» Provided records:
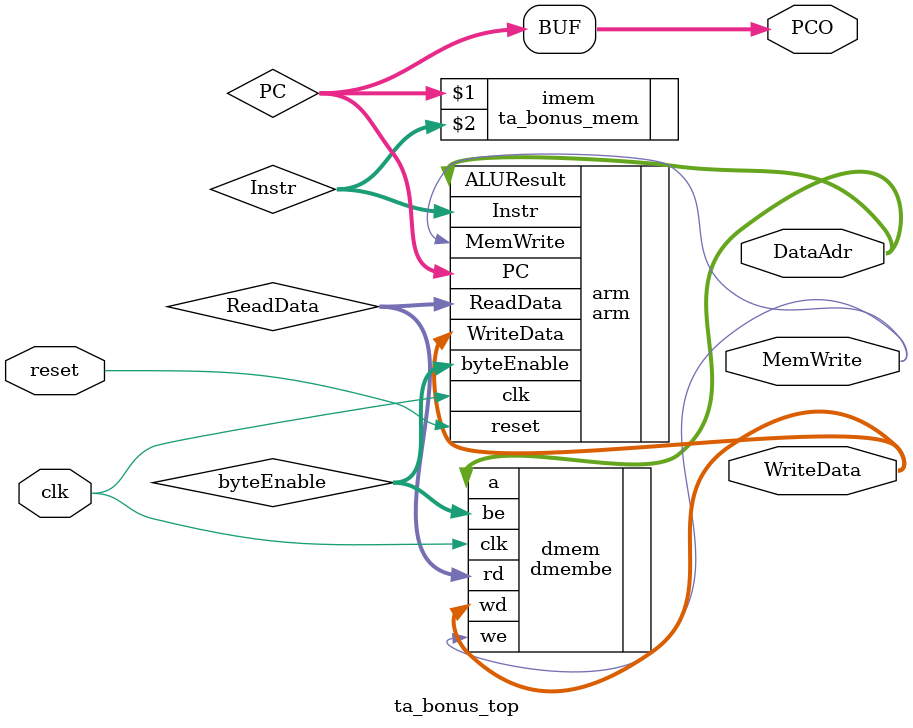
<source format=sv>
module ta_bonus_top(
    input  logic clk, reset,
    output logic [31:0] DataAdr,
    output logic [31:0] WriteData,
    output logic MemWrite,
	output logic [31:0] PCO
    );

    logic [31:0] PC, Instr, ReadData;
	logic [3:0] byteEnable;
	assign PCO = PC;

    // instantiate processor and memories
    arm  arm(.clk(clk), .reset(reset), .PC(PC), .Instr(Instr), .MemWrite(MemWrite), 
				.ALUResult(DataAdr), .WriteData(WriteData), .ReadData(ReadData), .byteEnable(byteEnable));
    
    ta_bonus_mem imem(PC, Instr);	
	
    dmembe dmem(.clk(clk), .we(MemWrite), .be(byteEnable), .a(DataAdr), .wd(WriteData), .rd(ReadData));
    
endmodule

</source>
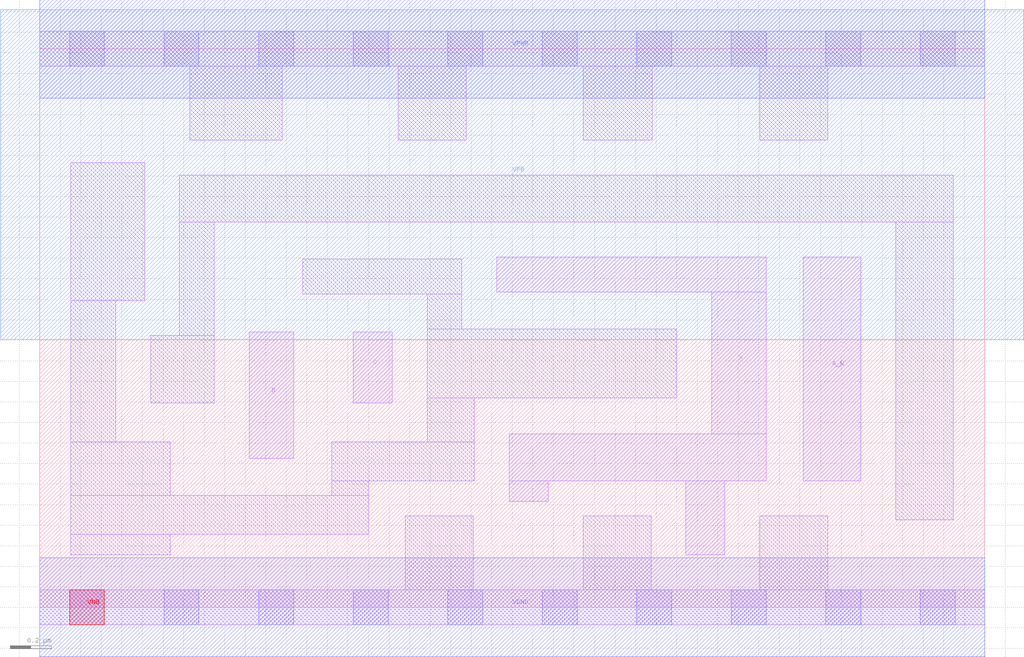
<source format=lef>
# Copyright 2020 The SkyWater PDK Authors
#
# Licensed under the Apache License, Version 2.0 (the "License");
# you may not use this file except in compliance with the License.
# You may obtain a copy of the License at
#
#     https://www.apache.org/licenses/LICENSE-2.0
#
# Unless required by applicable law or agreed to in writing, software
# distributed under the License is distributed on an "AS IS" BASIS,
# WITHOUT WARRANTIES OR CONDITIONS OF ANY KIND, either express or implied.
# See the License for the specific language governing permissions and
# limitations under the License.
#
# SPDX-License-Identifier: Apache-2.0

VERSION 5.7 ;
  NOWIREEXTENSIONATPIN ON ;
  DIVIDERCHAR "/" ;
  BUSBITCHARS "[]" ;
MACRO sky130_fd_sc_hd__and3b_4
  CLASS CORE ;
  FOREIGN sky130_fd_sc_hd__and3b_4 ;
  ORIGIN  0.000000  0.000000 ;
  SIZE  4.600000 BY  2.720000 ;
  SYMMETRY X Y R90 ;
  SITE unithd ;
  PIN A_N
    ANTENNAGATEAREA  0.126000 ;
    DIRECTION INPUT ;
    USE SIGNAL ;
    PORT
      LAYER li1 ;
        RECT 3.715000 0.615000 3.995000 1.705000 ;
    END
  END A_N
  PIN B
    ANTENNAGATEAREA  0.247500 ;
    DIRECTION INPUT ;
    USE SIGNAL ;
    PORT
      LAYER li1 ;
        RECT 1.020000 0.725000 1.235000 1.340000 ;
    END
  END B
  PIN C
    ANTENNAGATEAREA  0.247500 ;
    DIRECTION INPUT ;
    USE SIGNAL ;
    PORT
      LAYER li1 ;
        RECT 1.525000 0.995000 1.715000 1.340000 ;
    END
  END C
  PIN VNB
    PORT
      LAYER pwell ;
        RECT 0.145000 -0.085000 0.315000 0.085000 ;
    END
  END VNB
  PIN VPB
    PORT
      LAYER nwell ;
        RECT -0.190000 1.305000 4.790000 2.910000 ;
    END
  END VPB
  PIN X
    ANTENNADIFFAREA  0.934000 ;
    DIRECTION OUTPUT ;
    USE SIGNAL ;
    PORT
      LAYER li1 ;
        RECT 2.225000 1.535000 3.535000 1.705000 ;
        RECT 2.285000 0.515000 2.475000 0.615000 ;
        RECT 2.285000 0.615000 3.535000 0.845000 ;
        RECT 3.145000 0.255000 3.335000 0.615000 ;
        RECT 3.270000 0.845000 3.535000 1.535000 ;
    END
  END X
  PIN VGND
    DIRECTION INOUT ;
    SHAPE ABUTMENT ;
    USE GROUND ;
    PORT
      LAYER met1 ;
        RECT 0.000000 -0.240000 4.600000 0.240000 ;
    END
  END VGND
  PIN VPWR
    DIRECTION INOUT ;
    SHAPE ABUTMENT ;
    USE POWER ;
    PORT
      LAYER met1 ;
        RECT 0.000000 2.480000 4.600000 2.960000 ;
    END
  END VPWR
  OBS
    LAYER li1 ;
      RECT 0.000000 -0.085000 4.600000 0.085000 ;
      RECT 0.000000  2.635000 4.600000 2.805000 ;
      RECT 0.150000  0.255000 0.635000 0.355000 ;
      RECT 0.150000  0.355000 1.600000 0.545000 ;
      RECT 0.150000  0.545000 0.635000 0.805000 ;
      RECT 0.150000  0.805000 0.370000 1.495000 ;
      RECT 0.150000  1.495000 0.510000 2.165000 ;
      RECT 0.540000  0.995000 0.850000 1.325000 ;
      RECT 0.680000  1.325000 0.850000 1.875000 ;
      RECT 0.680000  1.875000 4.445000 2.105000 ;
      RECT 0.730000  2.275000 1.180000 2.635000 ;
      RECT 1.280000  1.525000 2.055000 1.695000 ;
      RECT 1.420000  0.545000 1.600000 0.615000 ;
      RECT 1.420000  0.615000 2.115000 0.805000 ;
      RECT 1.745000  2.275000 2.075000 2.635000 ;
      RECT 1.780000  0.085000 2.110000 0.445000 ;
      RECT 1.885000  0.805000 2.115000 1.020000 ;
      RECT 1.885000  1.020000 3.100000 1.355000 ;
      RECT 1.885000  1.355000 2.055000 1.525000 ;
      RECT 2.645000  0.085000 2.975000 0.445000 ;
      RECT 2.645000  2.275000 2.980000 2.635000 ;
      RECT 3.505000  0.085000 3.835000 0.445000 ;
      RECT 3.505000  2.275000 3.835000 2.635000 ;
      RECT 4.165000  0.425000 4.445000 1.875000 ;
    LAYER mcon ;
      RECT 0.145000 -0.085000 0.315000 0.085000 ;
      RECT 0.145000  2.635000 0.315000 2.805000 ;
      RECT 0.605000 -0.085000 0.775000 0.085000 ;
      RECT 0.605000  2.635000 0.775000 2.805000 ;
      RECT 1.065000 -0.085000 1.235000 0.085000 ;
      RECT 1.065000  2.635000 1.235000 2.805000 ;
      RECT 1.525000 -0.085000 1.695000 0.085000 ;
      RECT 1.525000  2.635000 1.695000 2.805000 ;
      RECT 1.985000 -0.085000 2.155000 0.085000 ;
      RECT 1.985000  2.635000 2.155000 2.805000 ;
      RECT 2.445000 -0.085000 2.615000 0.085000 ;
      RECT 2.445000  2.635000 2.615000 2.805000 ;
      RECT 2.905000 -0.085000 3.075000 0.085000 ;
      RECT 2.905000  2.635000 3.075000 2.805000 ;
      RECT 3.365000 -0.085000 3.535000 0.085000 ;
      RECT 3.365000  2.635000 3.535000 2.805000 ;
      RECT 3.825000 -0.085000 3.995000 0.085000 ;
      RECT 3.825000  2.635000 3.995000 2.805000 ;
      RECT 4.285000 -0.085000 4.455000 0.085000 ;
      RECT 4.285000  2.635000 4.455000 2.805000 ;
  END
END sky130_fd_sc_hd__and3b_4
END LIBRARY

</source>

» Exercise directions: Every entry is to be reproduced word for word, and no image is carried over.

» Finished exercise:
<source format=sv>
module ta_bonus_top(
    input  logic clk, reset,
    output logic [31:0] DataAdr,
    output logic [31:0] WriteData,
    output logic MemWrite,
	output logic [31:0] PCO
    );

    logic [31:0] PC, Instr, ReadData;
	logic [3:0] byteEnable;
	assign PCO = PC;

    // instantiate processor and memories
    arm  arm(.clk(clk), .reset(reset), .PC(PC), .Instr(Instr), .MemWrite(MemWrite), 
				.ALUResult(DataAdr), .WriteData(WriteData), .ReadData(ReadData), .byteEnable(byteEnable));
    
    ta_bonus_mem imem(PC, Instr);	
	
    dmembe dmem(.clk(clk), .we(MemWrite), .be(byteEnable), .a(DataAdr), .wd(WriteData), .rd(ReadData));
    
endmodule

</source>
<source format=lef>
# Copyright 2020 The SkyWater PDK Authors
#
# Licensed under the Apache License, Version 2.0 (the "License");
# you may not use this file except in compliance with the License.
# You may obtain a copy of the License at
#
#     https://www.apache.org/licenses/LICENSE-2.0
#
# Unless required by applicable law or agreed to in writing, software
# distributed under the License is distributed on an "AS IS" BASIS,
# WITHOUT WARRANTIES OR CONDITIONS OF ANY KIND, either express or implied.
# See the License for the specific language governing permissions and
# limitations under the License.
#
# SPDX-License-Identifier: Apache-2.0

VERSION 5.7 ;
  NOWIREEXTENSIONATPIN ON ;
  DIVIDERCHAR "/" ;
  BUSBITCHARS "[]" ;
MACRO sky130_fd_sc_hd__and3b_4
  CLASS CORE ;
  FOREIGN sky130_fd_sc_hd__and3b_4 ;
  ORIGIN  0.000000  0.000000 ;
  SIZE  4.600000 BY  2.720000 ;
  SYMMETRY X Y R90 ;
  SITE unithd ;
  PIN A_N
    ANTENNAGATEAREA  0.126000 ;
    DIRECTION INPUT ;
    USE SIGNAL ;
    PORT
      LAYER li1 ;
        RECT 3.715000 0.615000 3.995000 1.705000 ;
    END
  END A_N
  PIN B
    ANTENNAGATEAREA  0.247500 ;
    DIRECTION INPUT ;
    USE SIGNAL ;
    PORT
      LAYER li1 ;
        RECT 1.020000 0.725000 1.235000 1.340000 ;
    END
  END B
  PIN C
    ANTENNAGATEAREA  0.247500 ;
    DIRECTION INPUT ;
    USE SIGNAL ;
    PORT
      LAYER li1 ;
        RECT 1.525000 0.995000 1.715000 1.340000 ;
    END
  END C
  PIN VNB
    PORT
      LAYER pwell ;
        RECT 0.145000 -0.085000 0.315000 0.085000 ;
    END
  END VNB
  PIN VPB
    PORT
      LAYER nwell ;
        RECT -0.190000 1.305000 4.790000 2.910000 ;
    END
  END VPB
  PIN X
    ANTENNADIFFAREA  0.934000 ;
    DIRECTION OUTPUT ;
    USE SIGNAL ;
    PORT
      LAYER li1 ;
        RECT 2.225000 1.535000 3.535000 1.705000 ;
        RECT 2.285000 0.515000 2.475000 0.615000 ;
        RECT 2.285000 0.615000 3.535000 0.845000 ;
        RECT 3.145000 0.255000 3.335000 0.615000 ;
        RECT 3.270000 0.845000 3.535000 1.535000 ;
    END
  END X
  PIN VGND
    DIRECTION INOUT ;
    SHAPE ABUTMENT ;
    USE GROUND ;
    PORT
      LAYER met1 ;
        RECT 0.000000 -0.240000 4.600000 0.240000 ;
    END
  END VGND
  PIN VPWR
    DIRECTION INOUT ;
    SHAPE ABUTMENT ;
    USE POWER ;
    PORT
      LAYER met1 ;
        RECT 0.000000 2.480000 4.600000 2.960000 ;
    END
  END VPWR
  OBS
    LAYER li1 ;
      RECT 0.000000 -0.085000 4.600000 0.085000 ;
      RECT 0.000000  2.635000 4.600000 2.805000 ;
      RECT 0.150000  0.255000 0.635000 0.355000 ;
      RECT 0.150000  0.355000 1.600000 0.545000 ;
      RECT 0.150000  0.545000 0.635000 0.805000 ;
      RECT 0.150000  0.805000 0.370000 1.495000 ;
      RECT 0.150000  1.495000 0.510000 2.165000 ;
      RECT 0.540000  0.995000 0.850000 1.325000 ;
      RECT 0.680000  1.325000 0.850000 1.875000 ;
      RECT 0.680000  1.875000 4.445000 2.105000 ;
      RECT 0.730000  2.275000 1.180000 2.635000 ;
      RECT 1.280000  1.525000 2.055000 1.695000 ;
      RECT 1.420000  0.545000 1.600000 0.615000 ;
      RECT 1.420000  0.615000 2.115000 0.805000 ;
      RECT 1.745000  2.275000 2.075000 2.635000 ;
      RECT 1.780000  0.085000 2.110000 0.445000 ;
      RECT 1.885000  0.805000 2.115000 1.020000 ;
      RECT 1.885000  1.020000 3.100000 1.355000 ;
      RECT 1.885000  1.355000 2.055000 1.525000 ;
      RECT 2.645000  0.085000 2.975000 0.445000 ;
      RECT 2.645000  2.275000 2.980000 2.635000 ;
      RECT 3.505000  0.085000 3.835000 0.445000 ;
      RECT 3.505000  2.275000 3.835000 2.635000 ;
      RECT 4.165000  0.425000 4.445000 1.875000 ;
    LAYER mcon ;
      RECT 0.145000 -0.085000 0.315000 0.085000 ;
      RECT 0.145000  2.635000 0.315000 2.805000 ;
      RECT 0.605000 -0.085000 0.775000 0.085000 ;
      RECT 0.605000  2.635000 0.775000 2.805000 ;
      RECT 1.065000 -0.085000 1.235000 0.085000 ;
      RECT 1.065000  2.635000 1.235000 2.805000 ;
      RECT 1.525000 -0.085000 1.695000 0.085000 ;
      RECT 1.525000  2.635000 1.695000 2.805000 ;
      RECT 1.985000 -0.085000 2.155000 0.085000 ;
      RECT 1.985000  2.635000 2.155000 2.805000 ;
      RECT 2.445000 -0.085000 2.615000 0.085000 ;
      RECT 2.445000  2.635000 2.615000 2.805000 ;
      RECT 2.905000 -0.085000 3.075000 0.085000 ;
      RECT 2.905000  2.635000 3.075000 2.805000 ;
      RECT 3.365000 -0.085000 3.535000 0.085000 ;
      RECT 3.365000  2.635000 3.535000 2.805000 ;
      RECT 3.825000 -0.085000 3.995000 0.085000 ;
      RECT 3.825000  2.635000 3.995000 2.805000 ;
      RECT 4.285000 -0.085000 4.455000 0.085000 ;
      RECT 4.285000  2.635000 4.455000 2.805000 ;
  END
END sky130_fd_sc_hd__and3b_4
END LIBRARY

</source>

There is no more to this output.